Since std::ops::Range isn't Copy, and I need a Copyable Range, I'm essentially reimplementing the bits of std::ops::Range that I need. One bit of that is the bounded range syntax (x..y).
How do I implement the syntax/operator for my own type?
This isn't a direct answer to your question, but implicit Copy was disallowed on Range because a range is often used as an iterator, leading to confusion as to which copy of the iterator you are advancing.
One workaround is to explicitly clone() the Range instead.
You can read various discussions related to this on GitHub:
Yeah, I have read and sort-of understood the rationale.
However, in my case, I'm using Range to indicate the location of a token in the source code. I'm aliasing it as Span. Therefore, the confusion with an iterator is not an issue for me.
I don't think it's reasonable. An operator's output type is conceptually determined by the type(s) of its input(s). i32..i32 will always be a Range<i32>, and this is the correct behavior.
(It would technically be possible to allow this, but it would screw up type inference big time, because every range construction would then have to be annotated with an explicit type when such an overriding range type exists in any dependency of one's code.)
There are some very preliminary discussions about adding something like a copyable Span type to std and changing the .. operator to produce the new type. It’s not even a pre-RFC yet, though, so it’s unlikely to happen soon.
When I used "ranges" in my code, I usually refrained from using anything from std::ops in that matter and just implemented my own struct.
There is std::ops::RangeBounds though, which, I guess, could be implemented for such structs.
It should also be possible to make functions generic over T: RangeBounds (instead of using one of the range types in std::ops or your own struct). But working with RangeBounds is a bit tedious as you have to support all three possible Bounds in your function.
I've done this a bunch of times when implementing parsers for text formats or programming languages.
The easiest thing to do is just make a Span struct and #[derive(Copy)] on it.
You almost always construct spans programmatically, so the ergonomic benefits of using start..end instead of Span::new(start, end) aren't really there.

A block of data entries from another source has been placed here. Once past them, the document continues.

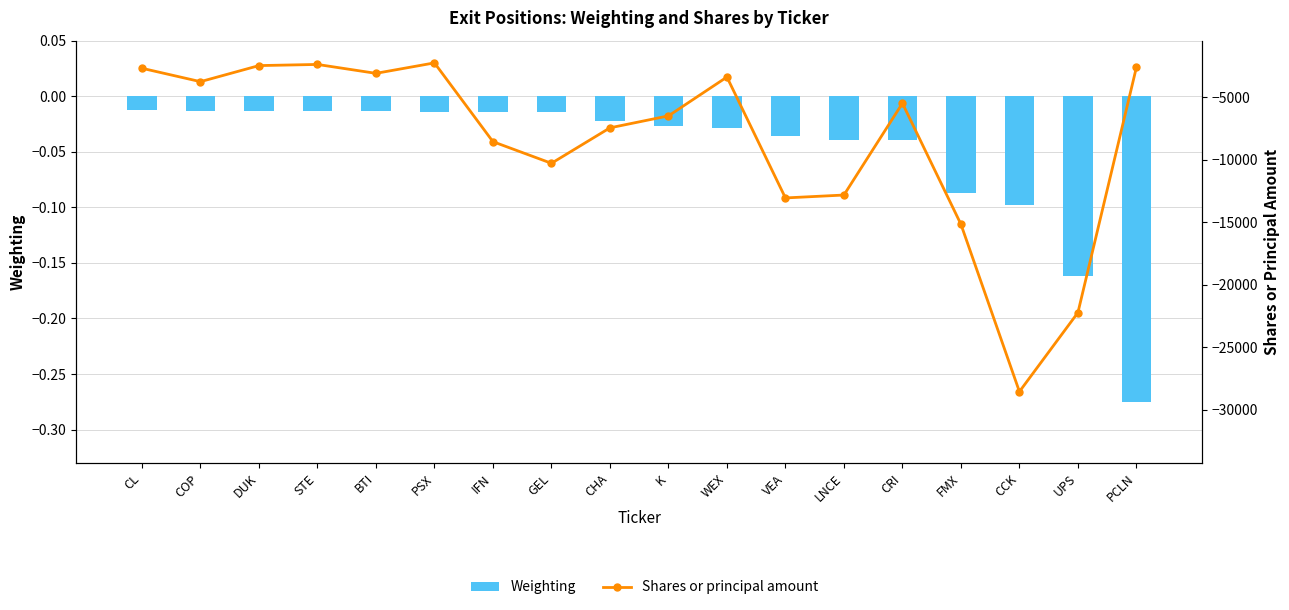

At which label does Shares or principal amount first exceed -5465?

CL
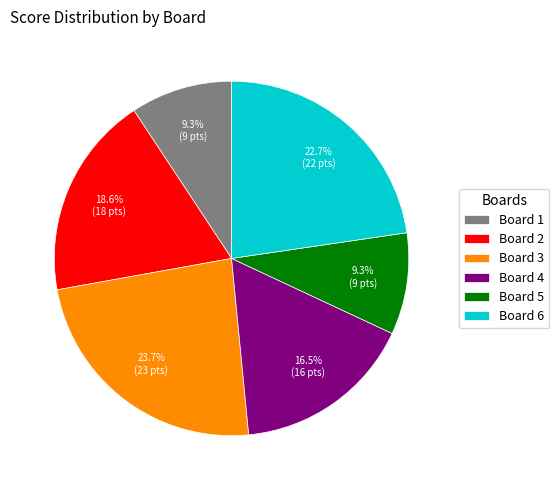

What percentage is NOT represented by Board 3?

76.3%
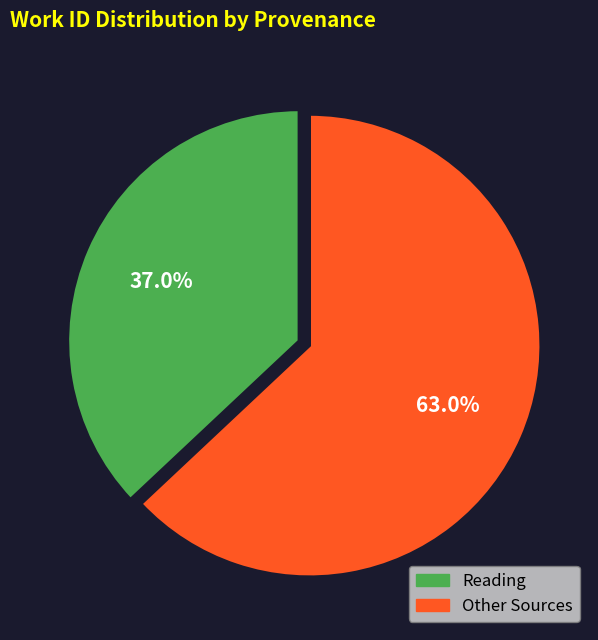

Does any single category account for the majority?

Yes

I've been in exactly your situation. While the source code isn't public at this time, what I did is to create a new Span type, slap a bunch of derives on it (Clone, Copy, comparison traits etc), implement conversion traits between it and Range<usize>, as well as convenience construction methods on Span.
The syntax point is unfortunate but like @Michael-F-Bryan says, it's not really a problem in practice.
Having .. be context-sensitive would break lots of reasonable code -- even for i in 0..10 would fail because there's nothing there to contextualize which type it should use, just like how for i in Default::default() doesn't compile.
So a..b might change to be a different specific type -- one that's Copy, for example, as mentioned above -- but I suspect it will always be a specific concrete library type.